__Task input__
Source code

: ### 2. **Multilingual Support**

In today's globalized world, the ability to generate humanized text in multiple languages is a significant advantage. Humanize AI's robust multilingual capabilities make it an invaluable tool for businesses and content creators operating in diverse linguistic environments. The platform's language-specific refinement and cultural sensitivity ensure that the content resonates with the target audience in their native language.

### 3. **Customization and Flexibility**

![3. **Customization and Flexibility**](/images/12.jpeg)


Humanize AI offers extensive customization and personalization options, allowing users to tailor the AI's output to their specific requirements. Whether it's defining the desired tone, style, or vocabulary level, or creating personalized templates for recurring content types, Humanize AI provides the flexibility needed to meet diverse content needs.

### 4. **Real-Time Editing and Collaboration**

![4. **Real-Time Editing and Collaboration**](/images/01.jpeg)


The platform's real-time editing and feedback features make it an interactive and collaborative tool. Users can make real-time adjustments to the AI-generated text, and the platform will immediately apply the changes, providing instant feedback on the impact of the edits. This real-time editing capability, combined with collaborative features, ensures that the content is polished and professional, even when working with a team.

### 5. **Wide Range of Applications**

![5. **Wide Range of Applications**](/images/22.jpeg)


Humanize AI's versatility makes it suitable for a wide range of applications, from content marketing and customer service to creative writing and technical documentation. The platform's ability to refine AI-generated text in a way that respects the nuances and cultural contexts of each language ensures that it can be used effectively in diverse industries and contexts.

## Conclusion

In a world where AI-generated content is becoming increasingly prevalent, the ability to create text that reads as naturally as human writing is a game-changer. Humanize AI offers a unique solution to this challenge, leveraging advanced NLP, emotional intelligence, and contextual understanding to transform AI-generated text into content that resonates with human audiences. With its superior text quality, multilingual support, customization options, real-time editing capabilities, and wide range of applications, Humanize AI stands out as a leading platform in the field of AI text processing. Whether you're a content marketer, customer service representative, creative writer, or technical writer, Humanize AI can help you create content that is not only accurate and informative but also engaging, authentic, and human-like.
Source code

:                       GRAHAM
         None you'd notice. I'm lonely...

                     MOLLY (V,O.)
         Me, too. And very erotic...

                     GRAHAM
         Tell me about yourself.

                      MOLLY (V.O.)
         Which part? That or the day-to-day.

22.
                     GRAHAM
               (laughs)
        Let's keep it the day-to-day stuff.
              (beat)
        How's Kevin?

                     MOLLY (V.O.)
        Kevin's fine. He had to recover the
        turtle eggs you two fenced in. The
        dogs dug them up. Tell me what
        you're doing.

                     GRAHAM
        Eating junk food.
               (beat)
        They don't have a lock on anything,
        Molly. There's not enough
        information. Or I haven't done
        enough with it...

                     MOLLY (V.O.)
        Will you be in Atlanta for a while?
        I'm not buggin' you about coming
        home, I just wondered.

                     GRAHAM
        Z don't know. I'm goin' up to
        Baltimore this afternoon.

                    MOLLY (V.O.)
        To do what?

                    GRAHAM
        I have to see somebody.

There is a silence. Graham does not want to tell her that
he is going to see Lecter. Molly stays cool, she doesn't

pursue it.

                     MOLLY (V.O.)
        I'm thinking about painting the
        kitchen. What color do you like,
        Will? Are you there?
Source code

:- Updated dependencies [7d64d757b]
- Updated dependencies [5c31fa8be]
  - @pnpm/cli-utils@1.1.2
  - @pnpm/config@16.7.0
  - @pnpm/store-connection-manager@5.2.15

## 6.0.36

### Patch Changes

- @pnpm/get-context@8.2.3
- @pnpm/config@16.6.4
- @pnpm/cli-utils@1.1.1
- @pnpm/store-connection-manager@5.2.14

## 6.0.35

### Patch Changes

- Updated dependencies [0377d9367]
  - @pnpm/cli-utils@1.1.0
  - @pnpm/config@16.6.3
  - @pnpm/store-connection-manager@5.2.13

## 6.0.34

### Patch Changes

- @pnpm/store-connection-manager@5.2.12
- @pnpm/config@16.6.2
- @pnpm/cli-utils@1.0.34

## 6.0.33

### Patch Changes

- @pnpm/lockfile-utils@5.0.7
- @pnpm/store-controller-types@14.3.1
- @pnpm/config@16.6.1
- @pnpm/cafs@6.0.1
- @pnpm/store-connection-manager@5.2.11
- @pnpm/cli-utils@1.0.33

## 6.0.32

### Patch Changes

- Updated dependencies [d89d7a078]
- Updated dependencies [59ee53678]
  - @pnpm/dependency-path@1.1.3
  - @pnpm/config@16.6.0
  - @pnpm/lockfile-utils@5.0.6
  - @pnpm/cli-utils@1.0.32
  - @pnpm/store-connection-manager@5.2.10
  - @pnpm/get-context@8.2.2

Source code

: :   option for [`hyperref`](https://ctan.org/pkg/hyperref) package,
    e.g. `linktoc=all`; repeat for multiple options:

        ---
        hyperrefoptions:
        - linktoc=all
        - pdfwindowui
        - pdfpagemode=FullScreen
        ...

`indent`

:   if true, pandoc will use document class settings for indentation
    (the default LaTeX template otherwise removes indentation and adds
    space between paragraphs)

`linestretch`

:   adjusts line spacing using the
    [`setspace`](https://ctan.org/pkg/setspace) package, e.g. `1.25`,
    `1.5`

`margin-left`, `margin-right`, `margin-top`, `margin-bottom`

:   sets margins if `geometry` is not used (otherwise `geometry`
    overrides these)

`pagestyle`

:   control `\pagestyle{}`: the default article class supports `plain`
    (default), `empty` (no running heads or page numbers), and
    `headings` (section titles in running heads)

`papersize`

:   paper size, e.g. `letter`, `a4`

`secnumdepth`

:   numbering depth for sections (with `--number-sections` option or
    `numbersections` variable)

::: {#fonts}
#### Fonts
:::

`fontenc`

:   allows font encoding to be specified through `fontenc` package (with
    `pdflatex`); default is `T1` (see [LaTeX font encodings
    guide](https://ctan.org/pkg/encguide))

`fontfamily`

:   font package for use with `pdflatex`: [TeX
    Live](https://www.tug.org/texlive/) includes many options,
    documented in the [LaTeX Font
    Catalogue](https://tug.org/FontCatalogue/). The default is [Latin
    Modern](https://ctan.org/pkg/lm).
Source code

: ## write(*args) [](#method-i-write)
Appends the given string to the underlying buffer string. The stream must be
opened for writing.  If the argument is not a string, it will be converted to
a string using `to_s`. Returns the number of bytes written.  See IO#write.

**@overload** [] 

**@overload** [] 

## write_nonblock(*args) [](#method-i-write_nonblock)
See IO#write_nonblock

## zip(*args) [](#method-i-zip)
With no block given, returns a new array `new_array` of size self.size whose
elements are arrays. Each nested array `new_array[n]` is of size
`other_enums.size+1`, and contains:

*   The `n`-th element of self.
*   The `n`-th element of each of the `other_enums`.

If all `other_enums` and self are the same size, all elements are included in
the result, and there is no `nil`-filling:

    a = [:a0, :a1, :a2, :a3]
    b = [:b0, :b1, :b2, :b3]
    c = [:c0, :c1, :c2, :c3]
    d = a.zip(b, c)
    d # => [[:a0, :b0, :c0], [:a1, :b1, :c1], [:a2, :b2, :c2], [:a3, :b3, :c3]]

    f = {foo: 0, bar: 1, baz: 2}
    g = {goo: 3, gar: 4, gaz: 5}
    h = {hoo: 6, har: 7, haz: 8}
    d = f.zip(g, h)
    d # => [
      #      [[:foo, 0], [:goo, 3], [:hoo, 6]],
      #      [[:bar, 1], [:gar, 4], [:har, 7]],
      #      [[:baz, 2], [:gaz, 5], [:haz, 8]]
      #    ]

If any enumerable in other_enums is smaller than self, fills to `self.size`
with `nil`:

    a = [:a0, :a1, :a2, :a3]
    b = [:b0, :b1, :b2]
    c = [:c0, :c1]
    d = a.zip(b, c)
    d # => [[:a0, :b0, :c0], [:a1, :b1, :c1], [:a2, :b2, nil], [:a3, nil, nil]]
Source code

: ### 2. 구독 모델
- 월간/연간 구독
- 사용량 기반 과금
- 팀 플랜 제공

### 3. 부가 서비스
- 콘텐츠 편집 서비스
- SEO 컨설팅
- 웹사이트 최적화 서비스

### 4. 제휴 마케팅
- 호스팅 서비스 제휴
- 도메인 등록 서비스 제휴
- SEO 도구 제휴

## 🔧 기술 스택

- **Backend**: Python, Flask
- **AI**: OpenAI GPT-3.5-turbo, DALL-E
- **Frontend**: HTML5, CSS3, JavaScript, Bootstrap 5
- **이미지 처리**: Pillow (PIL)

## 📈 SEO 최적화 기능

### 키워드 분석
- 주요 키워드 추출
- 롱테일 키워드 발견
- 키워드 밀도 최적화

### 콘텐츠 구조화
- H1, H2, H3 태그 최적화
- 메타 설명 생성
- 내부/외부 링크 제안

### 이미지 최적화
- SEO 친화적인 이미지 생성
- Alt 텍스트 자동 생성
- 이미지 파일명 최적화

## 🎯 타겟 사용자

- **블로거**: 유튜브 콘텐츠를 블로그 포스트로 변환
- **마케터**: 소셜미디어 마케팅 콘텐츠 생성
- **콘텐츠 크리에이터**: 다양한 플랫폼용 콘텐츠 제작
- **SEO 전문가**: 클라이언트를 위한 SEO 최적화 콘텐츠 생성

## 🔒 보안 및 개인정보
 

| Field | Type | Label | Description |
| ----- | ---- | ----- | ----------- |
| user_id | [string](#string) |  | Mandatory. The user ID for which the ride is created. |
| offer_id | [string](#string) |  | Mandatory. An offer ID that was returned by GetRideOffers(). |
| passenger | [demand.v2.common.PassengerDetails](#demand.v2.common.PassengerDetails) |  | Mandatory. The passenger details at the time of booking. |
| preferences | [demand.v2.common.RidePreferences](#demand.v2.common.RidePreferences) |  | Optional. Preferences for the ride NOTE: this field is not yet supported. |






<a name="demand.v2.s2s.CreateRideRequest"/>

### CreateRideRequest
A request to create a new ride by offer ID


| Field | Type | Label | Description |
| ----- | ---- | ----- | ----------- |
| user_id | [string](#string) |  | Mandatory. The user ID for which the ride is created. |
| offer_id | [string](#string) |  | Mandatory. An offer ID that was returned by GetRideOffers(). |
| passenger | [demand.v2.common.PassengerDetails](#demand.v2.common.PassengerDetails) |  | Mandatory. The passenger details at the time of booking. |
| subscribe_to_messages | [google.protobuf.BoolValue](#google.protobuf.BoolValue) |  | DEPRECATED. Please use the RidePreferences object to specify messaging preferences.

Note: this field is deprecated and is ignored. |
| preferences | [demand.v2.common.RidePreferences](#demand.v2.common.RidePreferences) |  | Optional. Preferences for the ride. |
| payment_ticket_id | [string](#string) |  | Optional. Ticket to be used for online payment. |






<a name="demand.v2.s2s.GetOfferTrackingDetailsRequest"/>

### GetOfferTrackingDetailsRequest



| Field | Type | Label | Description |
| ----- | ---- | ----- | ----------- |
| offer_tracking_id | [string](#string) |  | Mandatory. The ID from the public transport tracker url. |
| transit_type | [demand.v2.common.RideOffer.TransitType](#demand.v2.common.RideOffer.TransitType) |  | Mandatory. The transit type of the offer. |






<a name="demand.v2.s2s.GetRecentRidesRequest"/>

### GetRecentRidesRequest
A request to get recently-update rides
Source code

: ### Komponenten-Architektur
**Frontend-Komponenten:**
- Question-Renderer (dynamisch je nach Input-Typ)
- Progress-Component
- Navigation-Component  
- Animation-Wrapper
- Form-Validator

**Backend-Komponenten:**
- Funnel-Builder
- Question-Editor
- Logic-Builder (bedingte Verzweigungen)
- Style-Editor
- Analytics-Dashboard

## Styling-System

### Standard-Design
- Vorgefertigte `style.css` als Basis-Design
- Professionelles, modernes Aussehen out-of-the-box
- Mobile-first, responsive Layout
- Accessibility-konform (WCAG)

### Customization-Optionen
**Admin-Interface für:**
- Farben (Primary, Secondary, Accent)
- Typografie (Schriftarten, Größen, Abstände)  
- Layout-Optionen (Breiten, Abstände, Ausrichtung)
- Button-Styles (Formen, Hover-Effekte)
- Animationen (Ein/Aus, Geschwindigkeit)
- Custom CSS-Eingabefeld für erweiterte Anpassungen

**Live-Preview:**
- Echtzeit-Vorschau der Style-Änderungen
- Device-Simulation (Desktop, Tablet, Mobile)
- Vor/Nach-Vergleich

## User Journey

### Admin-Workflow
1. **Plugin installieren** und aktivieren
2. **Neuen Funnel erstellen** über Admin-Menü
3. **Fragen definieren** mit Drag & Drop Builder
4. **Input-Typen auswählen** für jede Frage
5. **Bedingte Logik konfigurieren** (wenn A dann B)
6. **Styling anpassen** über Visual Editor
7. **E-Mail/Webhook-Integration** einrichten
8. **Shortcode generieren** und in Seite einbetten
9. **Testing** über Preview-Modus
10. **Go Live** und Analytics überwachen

__What to do__
Look through the data and gather every line with the string "pdflatex" in it.

__Response to this task__
    `pdflatex`); default is `T1` (see [LaTeX font encodings
:   font package for use with `pdflatex`: [TeX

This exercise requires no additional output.